Robert Cummings as Margot's lover, the TV mystery writer Mark Halliday was the All-American actor who also appeared in Hitchcock's earlier SABOTEUR (1942). Cummings never quite had the gravitas like Grant or Stewart either in my opinion. As Halliday, Cummings is pretty boring in the role for most of the film. Tony uses him as an alibi for his murderous plot.  It's only when Halliday begins to suspect that Tony may have more to do with the attempted murder than he's letting on does Cummings come alive.  Cummings would have a popular television show aptly titled THE BOB CUMMINGS SHOW (1955-59) in which he played a single womanizing photographer. 

The more showier supporting role in DIAL M FOR MURDER is John Williams (not the composer) who plays the resourceful Chief Inspector Hubbard. Willaims played the Hubbard role for the Broadway production of DIAL M FOR MURDER as well. Tall and distinguished, Williams has a field day as the detective who at first has the wrong person in jail but slowly starts to put together the puzzle. Williams would rejoin Hitchcock and Kelly for TO CATCH A THIEF.  He would also have nice roles in Billy Wilder's SABRINA (also 1954) as Humphrey Bogart's chauffeur and Wilder's WITNESS FOR THE PROSECUTION (1957). 
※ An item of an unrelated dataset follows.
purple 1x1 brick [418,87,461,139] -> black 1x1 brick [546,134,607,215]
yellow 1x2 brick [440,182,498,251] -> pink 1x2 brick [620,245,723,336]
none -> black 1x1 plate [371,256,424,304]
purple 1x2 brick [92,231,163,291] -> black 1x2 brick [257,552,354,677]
The most interesting character in DIAL M FOR MURDER is the would-be killer Charles Swann played by Anthony Dawson. A petty criminal, Swann goes to Tony's flat assuming he's going to sell him his girlfriend's car for more than it's worth. But Swann is a just a fly to Tony's murderous spider, snared in a web of blackmail he can't escape. I almost felt sorry for the blue-collar Swann as the well to do Tony whittles him down from confident con man to pathetic cretin willing to kill a man's wife for one thousand pounds.  Dawson's best performances like Swann are as villains in films including Terence Fisher's THE CURSE OF THE WEREWOLF (1961) as a depraved marquis and in the first James Bond film DR. NO (1962) playing a professor working for SPECTRE who finds himself on the wrong end of a tarantula courtesy of Sean Connery's 007. For fans looking for Hitchcock's cameo, he can be found in the photo that Ray Milland pulls off his wall.  Hitch is sitting at a table with Milland and Dawson at a college reunion. 
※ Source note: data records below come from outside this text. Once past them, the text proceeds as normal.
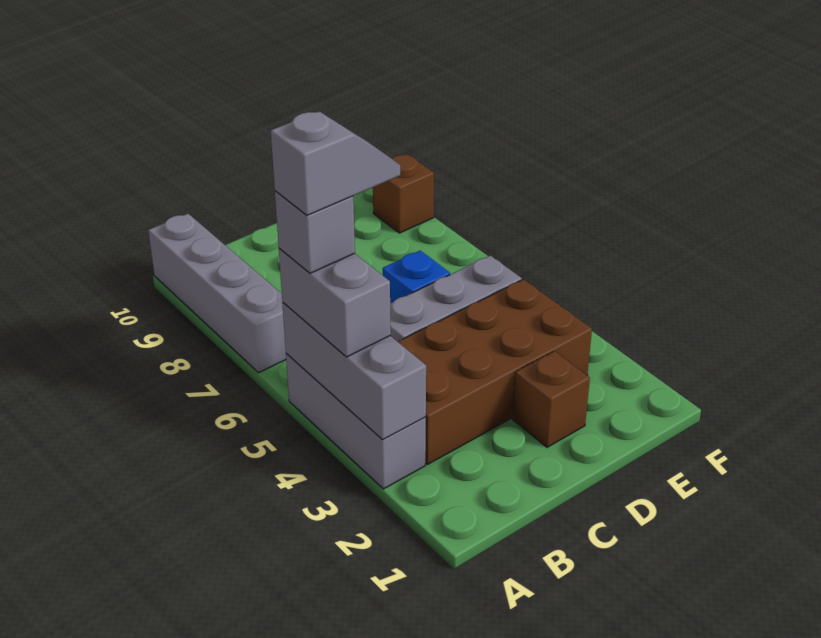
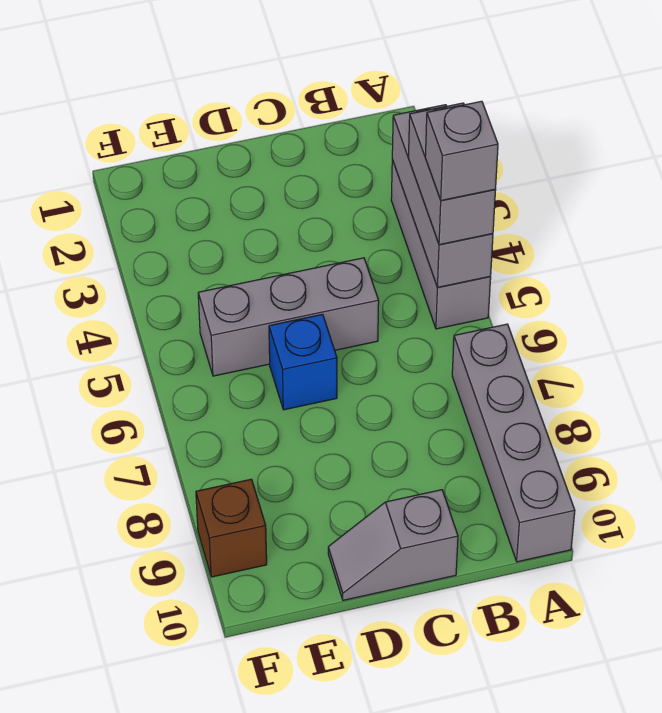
grey 1x2 slope [271,111,400,215] -> grey 1x2 slope moved to [328,490,458,600]
brown 2x4 brick [398,279,592,465] -> none
brown 1x1 brick [513,351,590,447] -> none

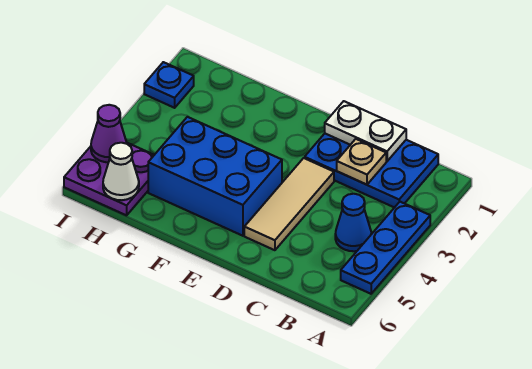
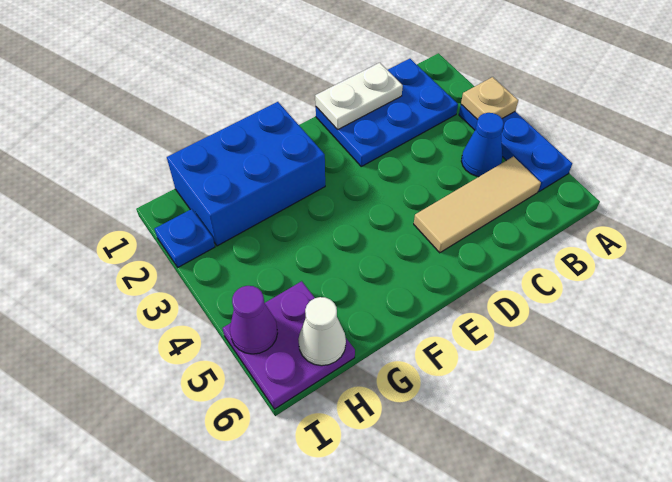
tan 1x1 plate [337,139,386,185] -> tan 1x1 plate moved to [461,77,518,120]
tan 1x3 tile [244,158,334,250] -> tan 1x3 tile turned to [414,157,541,253]
blue 2x3 brick [148,117,282,236] -> blue 2x3 brick moved to [167,102,325,246]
For Hitchcock, DIAL M FOR MURDER was a nice little diversion, a ready to make play into film that took only 36 days to shoot, giving him time to recharge his batteries for his next more intense, psychological thriller REAR WINDOW.  DIAL M FOR MURDER is not perfect. Why doesn't Swann just go to the police when Tony blackmails him? Shouldn't Margot be a little more suspicious of Tony? Should Margot really be executed for self-defense in killing her blackmailer? Following whose latch key is whose becomes complicated at times. Hitchcock keeps DIAL M moving at a fast enough clip that we don't have time to dwell on these inconsistencies. 

I can see why DIAL M FOR MURDER didn't immediately grab me at first like other Hitchcock films.  No big-name Hollywood stars. A mostly single static set. No incredible chase scenes.  But as I grow older, I can appreciate things in movies that I didn't as a young viewer. The dialogue.  Milland's sublime performance as the murderous husband. The rising star that would become Grace Kelly.  Hitchcock's masterful use of the camera (filmed by Robert Burks who would work on many of Hitchcock's best 50s films) and 3-D to make the play become cinema. It's not the best of Alfred Hitchcock but it's great Hitchcock nonetheless.